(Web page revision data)
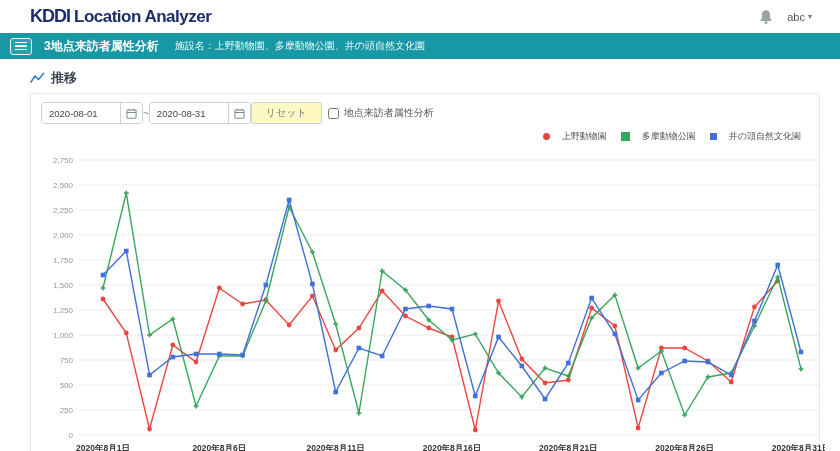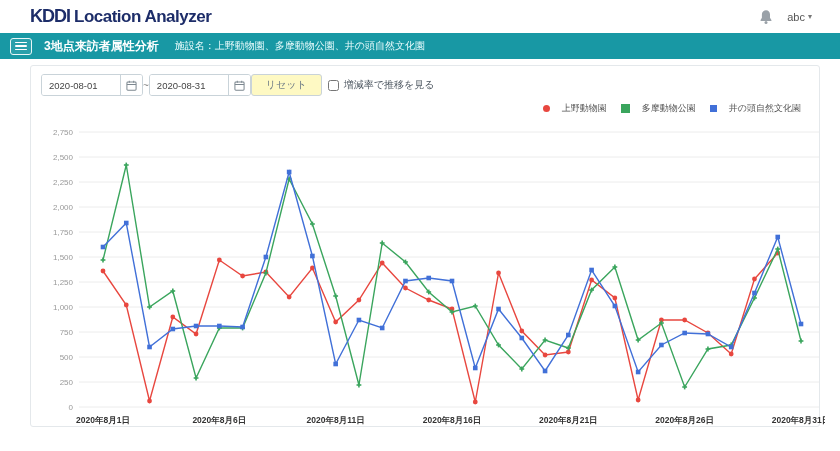--- a/index.html
+++ b/index.html
@@ -87,20 +87,26 @@
   <div class="hamburger">
     <span></span>
       <span></span>
       <span></span>
   </div>
   <div class="nav-title">3地点来訪者属性分析</div>
   <div class="nav-subtitle">施設名：上野動物園、多摩動物公園、井の頭自然文化園</div>
 </div>
 
 <div class="content">
+  <div class="section-title">
+    <svg width="15" height="12" viewBox="0 0 15 12">
+      <polyline points="1,10 5,4 8.5,7.5 13.5,1.5" fill="none" stroke="#3b82c4" stroke-width="1.7" stroke-linecap="round" stroke-linejoin="round"></polyline>
+    </svg>
+    <span class="txt">推移</span>
+  </div>
 
   <div class="card">
     <div class="filter-row">
       <div class="date-box">
         <input type="text" value="2020-08-01" style="">
         <div class="cal-btn">
           <svg width="11" height="11" viewBox="0 0 12 12">
             <rect x="1" y="2.2" width="10" height="9" rx="1" fill="none" stroke="#7d8890" stroke-width="1.1"></rect>
             <line x1="1" y1="4.8" x2="11" y2="4.8" stroke="#7d8890" stroke-width="1.1"></line>
             <line x1="3.6" y1="0.8" x2="3.6" y2="3" stroke="#7d8890" stroke-width="1.1"></line>
@@ -116,21 +122,21 @@
             <rect x="1" y="2.2" width="10" height="9" rx="1" fill="none" stroke="#7d8890" stroke-width="1.1"></rect>
             <line x1="1" y1="4.8" x2="11" y2="4.8" stroke="#7d8890" stroke-width="1.1"></line>
             <line x1="3.6" y1="0.8" x2="3.6" y2="3" stroke="#7d8890" stroke-width="1.1"></line>
             <line x1="8.4" y1="0.8" x2="8.4" y2="3" stroke="#7d8890" stroke-width="1.1"></line>
           </svg>
         </div>
       </div>
       <button class="reset-btn">リセット</button>
       <div class="chk-wrap">
         <input type="checkbox" id="rateChk" style="">
-        <label for="rateChk">増減率で推移を見る</label>
+        <label for="rateChk">地点来訪者属性分析</label>
       </div>
     </div>
 
     <div class="legend" id="legend">
         <div class="legend-item">
           <span class="mk mk-circle" style="background: rgb(232, 71, 63);"></span>
           <span class="lbl">上野動物園</span>
         </div>
         <div class="legend-item">
           <span class="mk mk-cross" style="background: rgb(58, 165, 93);"></span>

TASK REQUIREMENTS
For the records above, tally the lines in which "label" appears, and give the number by itself.

OUTPUT OF THE EXERCISE
2